> _WHAT THE TASK ASKS_:
Without any change, set down every record below.

(THE INPUT)

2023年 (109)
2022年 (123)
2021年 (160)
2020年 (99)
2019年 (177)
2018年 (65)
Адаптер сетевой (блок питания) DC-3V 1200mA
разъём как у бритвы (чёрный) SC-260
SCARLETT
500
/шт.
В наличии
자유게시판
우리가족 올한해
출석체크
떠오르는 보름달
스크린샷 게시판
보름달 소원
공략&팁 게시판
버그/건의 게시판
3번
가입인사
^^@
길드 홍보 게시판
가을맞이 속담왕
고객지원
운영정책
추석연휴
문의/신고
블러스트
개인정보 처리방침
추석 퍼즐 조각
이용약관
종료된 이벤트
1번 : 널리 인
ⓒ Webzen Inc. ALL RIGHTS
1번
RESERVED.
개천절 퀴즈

(End THE INPUT)

> _RESULT BELOW_:
2023年 (109)
2022年 (123)
2021年 (160)
2020年 (99)
2019年 (177)
2018年 (65)
Адаптер сетевой (блок питания) DC-3V 1200mA
разъём как у бритвы (чёрный) SC-260
SCARLETT
500
/шт.
В наличии
자유게시판
우리가족 올한해
출석체크
떠오르는 보름달
스크린샷 게시판
보름달 소원
공략&팁 게시판
버그/건의 게시판
3번
가입인사
^^@
길드 홍보 게시판
가을맞이 속담왕
고객지원
운영정책
추석연휴
문의/신고
블러스트
개인정보 처리방침
추석 퍼즐 조각
이용약관
종료된 이벤트
1번 : 널리 인
ⓒ Webzen Inc. ALL RIGHTS
1번
RESERVED.
개천절 퀴즈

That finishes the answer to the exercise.